CLW investigated the Catcher Sujian factory in April 2013 and found many of the same violations. At that time, CLW reported its findings to Apple privately, after which Apple committed to reforming some of the problems. The new report showed that in the 16 months, Apple had not made progress with this supplier to improve conditions for its workers. In spite of Apple’s supplier code of conduct and commitments to prevent these violations, more than a year later, they persist. These findings were in violation of Chinese law and Apple’s Supplier Code of Conduct.
The factory, which employed 20,000, was not one of Apple’s 18 Final Assembly Plants in China, and therefore was not one of the facilities where Apple had recently committed to a policy to ban the use of benzene and n-hexane in manufacturing.
Violations found at Catcher Suqian included the following:
•Significant amounts of aluminum-magnesium alloy shreddings on the floor and dust particles in the air (this dust is both flammable and combustible). Lack of proper ventilation poses a health and fire safety risk
•Inadequate personal protective equipment (PPE) for handling toxic materials, such as metal cutting fluids. Skin is exposed directly to these toxins and there are no ventilator masks
•Locked safety exits. There was no means of rapid egress if there is a fire or explosion.
•Workers had not participated in fire drills in the past year
•A lack of safety training for workers
• Dumping of industrial fluids and waste into groundwater and nearby rivers
•Many student workers (16-18 years old) are employed in the same positions as adults, 10+ hour days
•Excessive hours for all workers, including student interns
•Forced overtime. Workers were not allowed to turn down requests they work overtime. An estimated 6 hours of unpaid overtime per worker per month (Roughly $290,000 in owed wages for all employees)
•Hiring discrimination based on age and presence of tattoos
•A grievance process that retaliates against workers for raising valid workplace issues
Green America and CLW called on Apple to do what was necessary to ensure that workers making Apple products were treated according to law and Apple’s own social responsibility commitments.
As a result, Apple lost half a mark under Pollution and Toxics, and a whole mark under Workers Rights.

Reference:

iPhone and iPad Supplier Exploits and Endangers Safety of 20,000 Workers (4 September 2014)

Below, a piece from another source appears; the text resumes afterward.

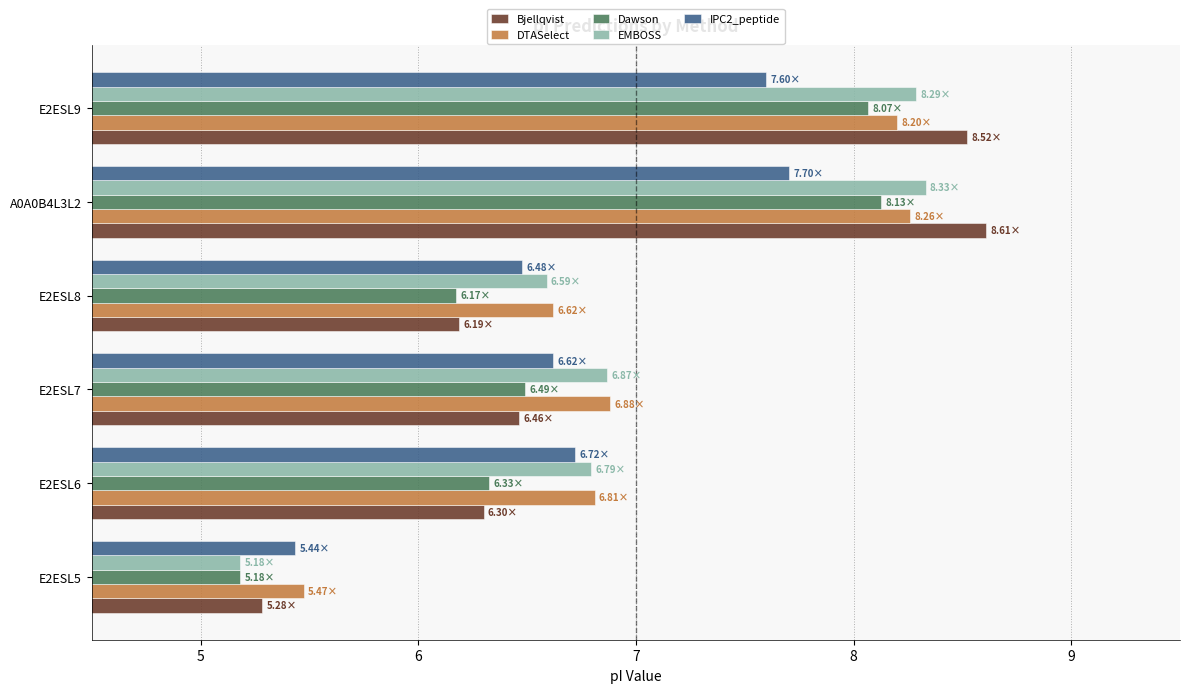

At which label is Dawson closest to 6?

E2ESL8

Research from Danish organisation DanWatch published in November 2013 found that none of the 10 mobile phone or computer manufacturers that they investigated could guarantee that they do not use gold mined by children.
DanWatch investigated the policies of Apple and found that it is not monitoring its gold supply chains to the extent that it could ensure there is no child labour connected to the gold it uses. It has no procedures to identify child labour in its gold supply chain.
The DanWatch report entitled "Child-mined gold in your gadgets?" describes how children from the age of 6 years work in small unauthorized mines in Mali and Ghana. These countries are among the largest exporters of gold in Africa.
In a statement on their website DanWatch said "It is normal in Mali and Ghana that children participate in the work in gold mines, risking both their health and lives. In the gold mines, children are digging deep, insecure mine shafts and work underground in shifts of up to ten hours. In Mali, it is estimated that between 20,000 and 40,000 children are working in gold mines, while there are no numbers available in Ghana. Worldwide, it is estimated that at least 1,5 million children are working in the gold mine industry."
Child workers in the mines are at risk of mercury poisoning. The metal is used to extract gold from the ore. Mercury attacks the central nervous system and can cause chronic disabilities, especially in children, because their bodies are developing and therefore particularly vulnerable to heavy metal.